WHAT YOU WILL DO - Set down the complete data exactly as it appears below.

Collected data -
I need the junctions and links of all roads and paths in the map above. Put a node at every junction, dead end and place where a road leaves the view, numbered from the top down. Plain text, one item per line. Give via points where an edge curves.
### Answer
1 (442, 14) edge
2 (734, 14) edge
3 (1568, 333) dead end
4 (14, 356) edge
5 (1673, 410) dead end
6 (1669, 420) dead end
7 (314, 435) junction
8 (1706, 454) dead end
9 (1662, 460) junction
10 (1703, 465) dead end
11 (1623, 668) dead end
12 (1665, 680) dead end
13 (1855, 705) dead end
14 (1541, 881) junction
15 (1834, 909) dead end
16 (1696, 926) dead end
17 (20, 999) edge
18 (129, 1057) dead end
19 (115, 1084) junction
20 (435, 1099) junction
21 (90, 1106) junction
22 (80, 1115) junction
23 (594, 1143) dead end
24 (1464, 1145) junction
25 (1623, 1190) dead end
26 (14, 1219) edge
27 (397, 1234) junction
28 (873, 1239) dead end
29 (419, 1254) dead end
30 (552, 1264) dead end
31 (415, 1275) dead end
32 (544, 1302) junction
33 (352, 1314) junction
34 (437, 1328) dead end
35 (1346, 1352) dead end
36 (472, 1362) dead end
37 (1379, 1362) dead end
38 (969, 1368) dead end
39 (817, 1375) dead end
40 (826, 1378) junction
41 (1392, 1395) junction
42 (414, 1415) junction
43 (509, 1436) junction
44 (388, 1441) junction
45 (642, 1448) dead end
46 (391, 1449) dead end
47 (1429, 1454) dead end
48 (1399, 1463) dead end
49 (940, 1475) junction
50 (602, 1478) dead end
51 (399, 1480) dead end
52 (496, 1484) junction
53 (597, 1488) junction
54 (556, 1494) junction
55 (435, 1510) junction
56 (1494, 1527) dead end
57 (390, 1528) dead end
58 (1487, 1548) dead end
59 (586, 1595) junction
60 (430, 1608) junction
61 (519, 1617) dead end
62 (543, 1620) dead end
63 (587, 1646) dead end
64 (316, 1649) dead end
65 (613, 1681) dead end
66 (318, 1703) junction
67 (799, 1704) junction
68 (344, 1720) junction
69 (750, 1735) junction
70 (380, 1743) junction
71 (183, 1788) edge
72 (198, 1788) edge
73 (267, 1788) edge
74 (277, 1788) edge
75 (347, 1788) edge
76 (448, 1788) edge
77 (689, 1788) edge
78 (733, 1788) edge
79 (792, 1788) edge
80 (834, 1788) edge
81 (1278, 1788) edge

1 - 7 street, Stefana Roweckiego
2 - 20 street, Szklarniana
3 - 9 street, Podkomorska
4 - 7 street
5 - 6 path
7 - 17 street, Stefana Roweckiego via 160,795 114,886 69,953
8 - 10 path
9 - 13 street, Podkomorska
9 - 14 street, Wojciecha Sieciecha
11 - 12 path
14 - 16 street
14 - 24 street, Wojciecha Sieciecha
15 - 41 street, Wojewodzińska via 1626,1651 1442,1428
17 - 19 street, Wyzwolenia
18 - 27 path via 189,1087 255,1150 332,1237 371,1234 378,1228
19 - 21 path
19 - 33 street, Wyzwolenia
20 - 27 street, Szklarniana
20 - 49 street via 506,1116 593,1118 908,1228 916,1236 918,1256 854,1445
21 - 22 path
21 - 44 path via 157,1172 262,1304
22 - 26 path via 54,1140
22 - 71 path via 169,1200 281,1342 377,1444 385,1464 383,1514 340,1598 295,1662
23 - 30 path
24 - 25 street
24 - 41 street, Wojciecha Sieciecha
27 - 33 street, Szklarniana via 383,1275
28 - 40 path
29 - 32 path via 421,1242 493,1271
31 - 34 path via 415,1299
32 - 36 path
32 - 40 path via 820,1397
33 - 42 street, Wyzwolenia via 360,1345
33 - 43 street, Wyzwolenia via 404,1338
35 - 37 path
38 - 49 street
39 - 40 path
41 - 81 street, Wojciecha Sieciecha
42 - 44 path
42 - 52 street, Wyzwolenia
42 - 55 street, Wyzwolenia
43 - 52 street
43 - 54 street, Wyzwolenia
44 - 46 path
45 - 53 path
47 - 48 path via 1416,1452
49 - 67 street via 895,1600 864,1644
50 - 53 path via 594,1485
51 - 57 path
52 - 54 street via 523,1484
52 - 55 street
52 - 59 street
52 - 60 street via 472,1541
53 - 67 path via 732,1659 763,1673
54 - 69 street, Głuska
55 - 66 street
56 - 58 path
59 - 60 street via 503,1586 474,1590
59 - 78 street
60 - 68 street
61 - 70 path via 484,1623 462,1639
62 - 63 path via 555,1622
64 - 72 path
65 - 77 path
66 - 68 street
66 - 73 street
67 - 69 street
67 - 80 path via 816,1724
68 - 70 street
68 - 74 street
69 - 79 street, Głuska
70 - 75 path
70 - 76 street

RESULT OF THE EXERCISE -
I need the junctions and links of all roads and paths in the map above. Put a node at every junction, dead end and place where a road leaves the view, numbered from the top down. Plain text, one item per line. Give via points where an edge curves.
### Answer
1 (442, 14) edge
2 (734, 14) edge
3 (1568, 333) dead end
4 (14, 356) edge
5 (1673, 410) dead end
6 (1669, 420) dead end
7 (314, 435) junction
8 (1706, 454) dead end
9 (1662, 460) junction
10 (1703, 465) dead end
11 (1623, 668) dead end
12 (1665, 680) dead end
13 (1855, 705) dead end
14 (1541, 881) junction
15 (1834, 909) dead end
16 (1696, 926) dead end
17 (20, 999) edge
18 (129, 1057) dead end
19 (115, 1084) junction
20 (435, 1099) junction
21 (90, 1106) junction
22 (80, 1115) junction
23 (594, 1143) dead end
24 (1464, 1145) junction
25 (1623, 1190) dead end
26 (14, 1219) edge
27 (397, 1234) junction
28 (873, 1239) dead end
29 (419, 1254) dead end
30 (552, 1264) dead end
31 (415, 1275) dead end
32 (544, 1302) junction
33 (352, 1314) junction
34 (437, 1328) dead end
35 (1346, 1352) dead end
36 (472, 1362) dead end
37 (1379, 1362) dead end
38 (969, 1368) dead end
39 (817, 1375) dead end
40 (826, 1378) junction
41 (1392, 1395) junction
42 (414, 1415) junction
43 (509, 1436) junction
44 (388, 1441) junction
45 (642, 1448) dead end
46 (391, 1449) dead end
47 (1429, 1454) dead end
48 (1399, 1463) dead end
49 (940, 1475) junction
50 (602, 1478) dead end
51 (399, 1480) dead end
52 (496, 1484) junction
53 (597, 1488) junction
54 (556, 1494) junction
55 (435, 1510) junction
56 (1494, 1527) dead end
57 (390, 1528) dead end
58 (1487, 1548) dead end
59 (586, 1595) junction
60 (430, 1608) junction
61 (519, 1617) dead end
62 (543, 1620) dead end
63 (587, 1646) dead end
64 (316, 1649) dead end
65 (613, 1681) dead end
66 (318, 1703) junction
67 (799, 1704) junction
68 (344, 1720) junction
69 (750, 1735) junction
70 (380, 1743) junction
71 (183, 1788) edge
72 (198, 1788) edge
73 (267, 1788) edge
74 (277, 1788) edge
75 (347, 1788) edge
76 (448, 1788) edge
77 (689, 1788) edge
78 (733, 1788) edge
79 (792, 1788) edge
80 (834, 1788) edge
81 (1278, 1788) edge

1 - 7 street, Stefana Roweckiego
2 - 20 street, Szklarniana
3 - 9 street, Podkomorska
4 - 7 street
5 - 6 path
7 - 17 street, Stefana Roweckiego via 160,795 114,886 69,953
8 - 10 path
9 - 13 street, Podkomorska
9 - 14 street, Wojciecha Sieciecha
11 - 12 path
14 - 16 street
14 - 24 street, Wojciecha Sieciecha
15 - 41 street, Wojewodzińska via 1626,1651 1442,1428
17 - 19 street, Wyzwolenia
18 - 27 path via 189,1087 255,1150 332,1237 371,1234 378,1228
19 - 21 path
19 - 33 street, Wyzwolenia
20 - 27 street, Szklarniana
20 - 49 street via 506,1116 593,1118 908,1228 916,1236 918,1256 854,1445
21 - 22 path
21 - 44 path via 157,1172 262,1304
22 - 26 path via 54,1140
22 - 71 path via 169,1200 281,1342 377,1444 385,1464 383,1514 340,1598 295,1662
23 - 30 path
24 - 25 street
24 - 41 street, Wojciecha Sieciecha
27 - 33 street, Szklarniana via 383,1275
28 - 40 path
29 - 32 path via 421,1242 493,1271
31 - 34 path via 415,1299
32 - 36 path
32 - 40 path via 820,1397
33 - 42 street, Wyzwolenia via 360,1345
33 - 43 street, Wyzwolenia via 404,1338
35 - 37 path
38 - 49 street
39 - 40 path
41 - 81 street, Wojciecha Sieciecha
42 - 44 path
42 - 52 street, Wyzwolenia
42 - 55 street, Wyzwolenia
43 - 52 street
43 - 54 street, Wyzwolenia
44 - 46 path
45 - 53 path
47 - 48 path via 1416,1452
49 - 67 street via 895,1600 864,1644
50 - 53 path via 594,1485
51 - 57 path
52 - 54 street via 523,1484
52 - 55 street
52 - 59 street
52 - 60 street via 472,1541
53 - 67 path via 732,1659 763,1673
54 - 69 street, Głuska
55 - 66 street
56 - 58 path
59 - 60 street via 503,1586 474,1590
59 - 78 street
60 - 68 street
61 - 70 path via 484,1623 462,1639
62 - 63 path via 555,1622
64 - 72 path
65 - 77 path
66 - 68 street
66 - 73 street
67 - 69 street
67 - 80 path via 816,1724
68 - 70 street
68 - 74 street
69 - 79 street, Głuska
70 - 75 path
70 - 76 street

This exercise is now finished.